**Exercise instructions:**
Exact copies of the lines below, from the one with "Judge from the" up to and including the one with "The two sides", are what this calls for; leave out pictures.

**Dataset records:**

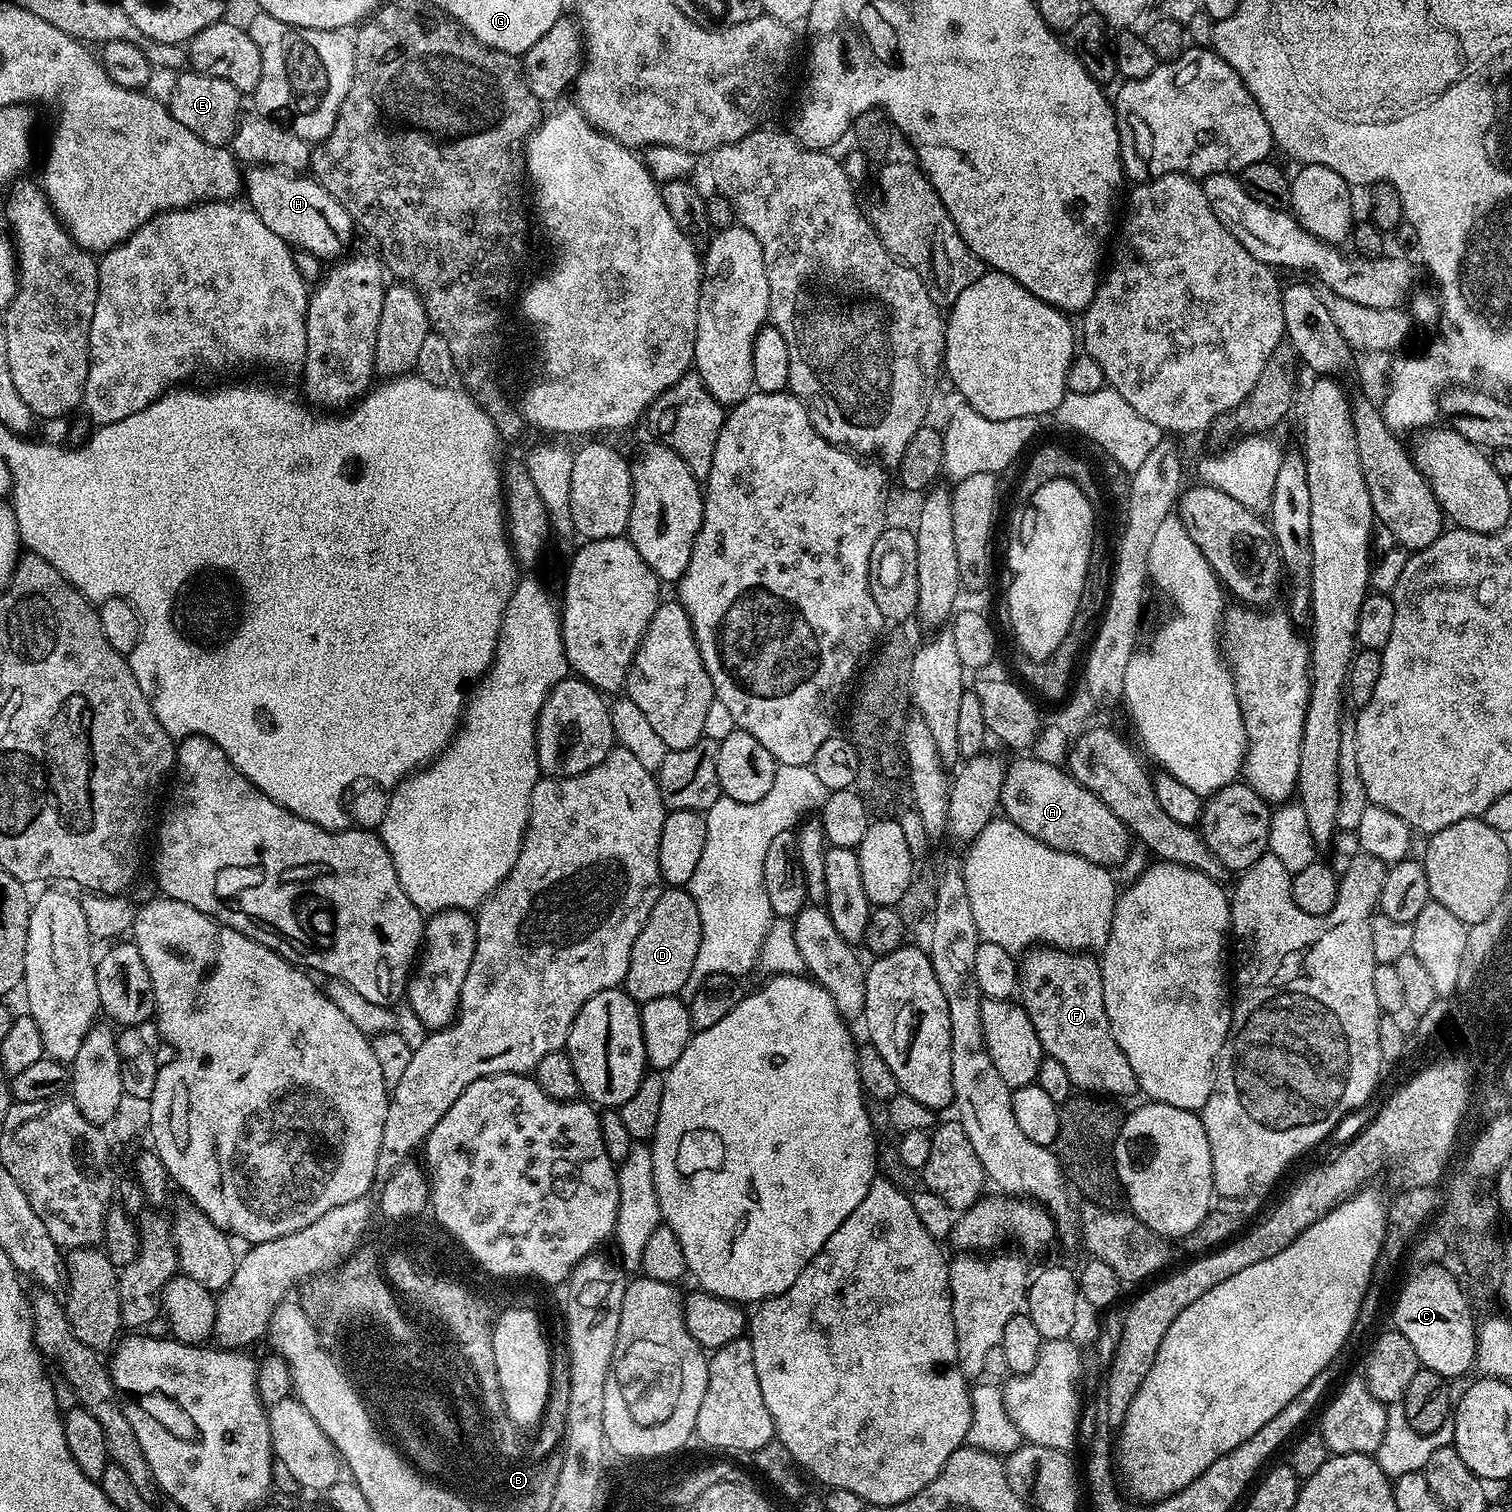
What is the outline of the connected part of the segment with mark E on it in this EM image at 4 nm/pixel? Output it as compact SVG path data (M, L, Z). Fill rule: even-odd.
M184 70L172 84L172 97L167 97L168 109L186 126L186 130L194 130L198 138L211 144L227 145L236 133L236 125L240 123L242 94L237 88L221 76L211 76L209 72Z

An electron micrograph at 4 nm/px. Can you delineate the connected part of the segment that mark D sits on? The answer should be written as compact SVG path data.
M665 887L658 902L654 902L654 910L650 910L650 918L646 918L646 926L642 926L642 934L634 942L634 950L630 950L630 966L622 985L624 991L637 1002L683 993L701 942L702 918L687 887Z

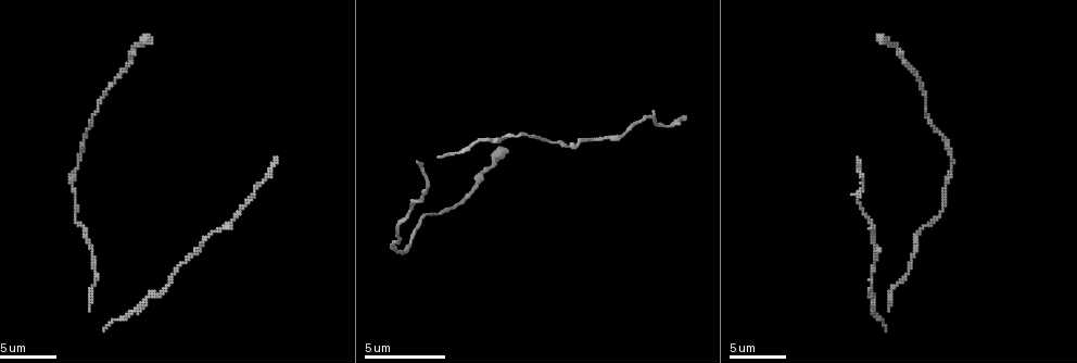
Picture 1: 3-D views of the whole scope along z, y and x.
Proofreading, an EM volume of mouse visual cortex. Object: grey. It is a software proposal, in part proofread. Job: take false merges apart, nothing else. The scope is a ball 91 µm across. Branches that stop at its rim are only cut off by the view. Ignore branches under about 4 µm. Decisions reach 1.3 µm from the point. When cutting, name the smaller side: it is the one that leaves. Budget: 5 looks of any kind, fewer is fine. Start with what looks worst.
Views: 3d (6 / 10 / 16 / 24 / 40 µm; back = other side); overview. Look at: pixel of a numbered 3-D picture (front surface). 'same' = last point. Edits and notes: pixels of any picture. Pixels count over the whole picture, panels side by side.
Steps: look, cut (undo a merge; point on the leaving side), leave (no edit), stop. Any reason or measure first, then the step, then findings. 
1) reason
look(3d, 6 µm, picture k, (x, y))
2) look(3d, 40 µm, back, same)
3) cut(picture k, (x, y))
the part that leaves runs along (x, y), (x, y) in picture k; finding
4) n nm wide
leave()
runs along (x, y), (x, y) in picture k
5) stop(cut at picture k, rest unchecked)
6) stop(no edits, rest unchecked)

sudden change in width
look(3d, 16 µm, picture 1, (628, 127))

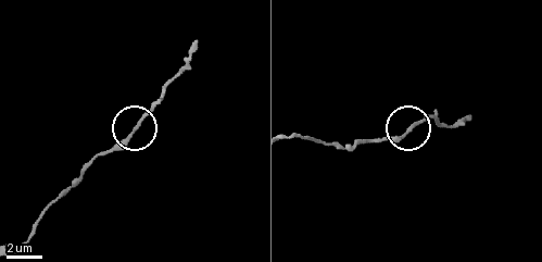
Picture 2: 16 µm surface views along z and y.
160 nm wide
leave()
runs along (292, 136), (327, 142), (366, 142), (398, 137), (436, 113) in picture 2; all the same cell

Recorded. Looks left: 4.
sudden change in width
look(3d, 6 µm, picture 1, (869, 297))

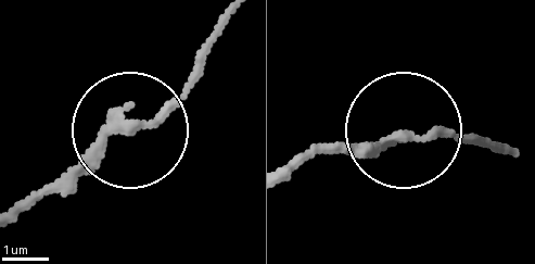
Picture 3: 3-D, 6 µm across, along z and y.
leave()
runs along (292, 173), (397, 134), (498, 141) in picture 3; all the same cell

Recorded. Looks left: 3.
calibre changes
look(3d, 6 µm, picture 1, (128, 68))

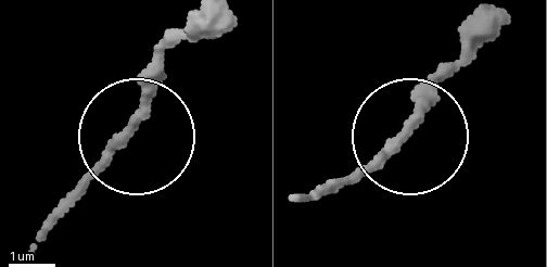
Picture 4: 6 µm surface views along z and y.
210 nm wide
leave()
one cell here

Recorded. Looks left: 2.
stop(no edits, rest unchecked)

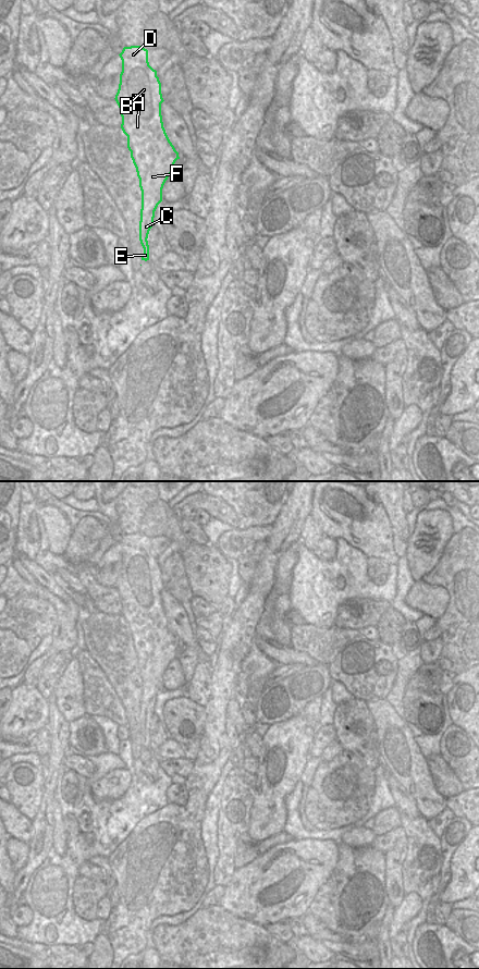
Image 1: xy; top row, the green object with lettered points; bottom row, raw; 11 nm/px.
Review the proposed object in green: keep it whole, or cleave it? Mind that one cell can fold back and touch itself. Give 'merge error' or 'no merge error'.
no merge error

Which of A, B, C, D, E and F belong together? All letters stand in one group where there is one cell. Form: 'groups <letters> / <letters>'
groups A B C D E F

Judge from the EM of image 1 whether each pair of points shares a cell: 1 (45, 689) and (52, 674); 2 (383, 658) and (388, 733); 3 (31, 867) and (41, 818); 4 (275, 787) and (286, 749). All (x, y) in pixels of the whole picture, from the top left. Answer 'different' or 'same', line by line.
1: same
2: different
3: same
4: same

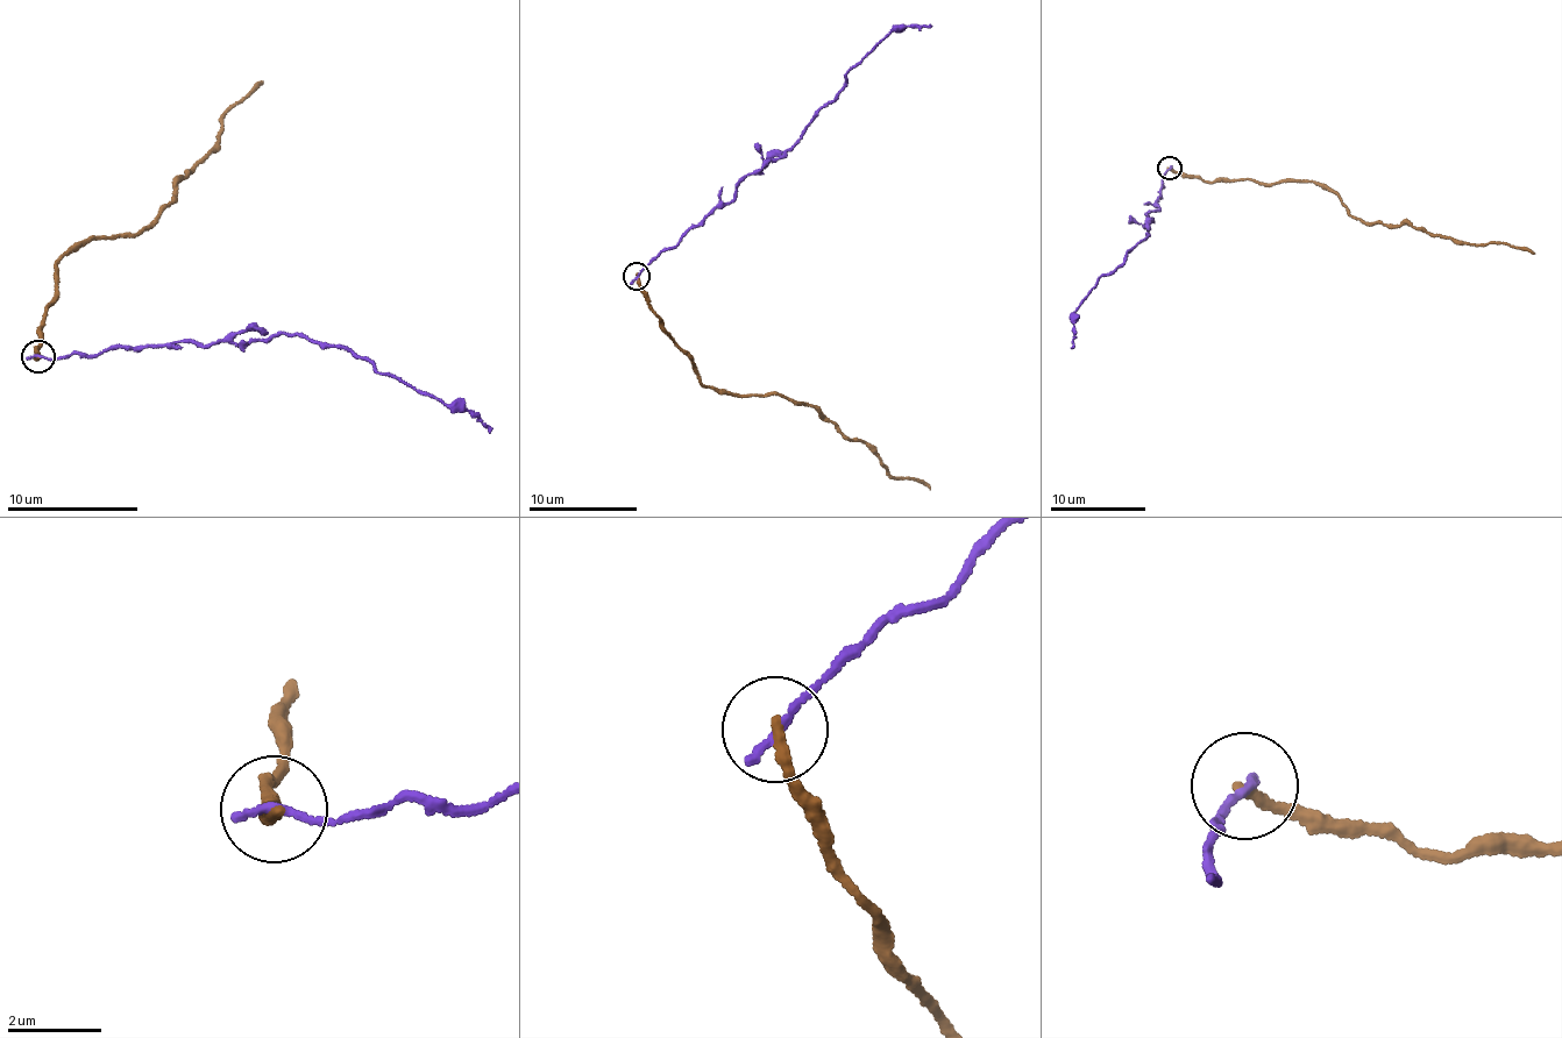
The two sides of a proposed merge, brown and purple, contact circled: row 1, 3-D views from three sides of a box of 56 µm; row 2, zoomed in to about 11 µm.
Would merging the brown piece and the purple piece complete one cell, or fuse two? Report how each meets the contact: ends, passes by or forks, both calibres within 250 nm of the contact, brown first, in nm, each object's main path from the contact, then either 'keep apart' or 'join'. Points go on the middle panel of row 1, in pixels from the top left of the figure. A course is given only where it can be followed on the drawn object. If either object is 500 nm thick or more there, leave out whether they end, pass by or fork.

**Result of the exercise:**
Judge from the EM of image 1 whether each pair of points shares a cell: 1 (45, 689) and (52, 674); 2 (383, 658) and (388, 733); 3 (31, 867) and (41, 818); 4 (275, 787) and (286, 749). All (x, y) in pixels of the whole picture, from the top left. Answer 'different' or 'same', line by line.
1: same
2: different
3: same
4: same

The two sides of a proposed merge, brown and purple, contact circled: row 1, 3-D views from three sides of a box of 56 µm; row 2, zoomed in to about 11 µm.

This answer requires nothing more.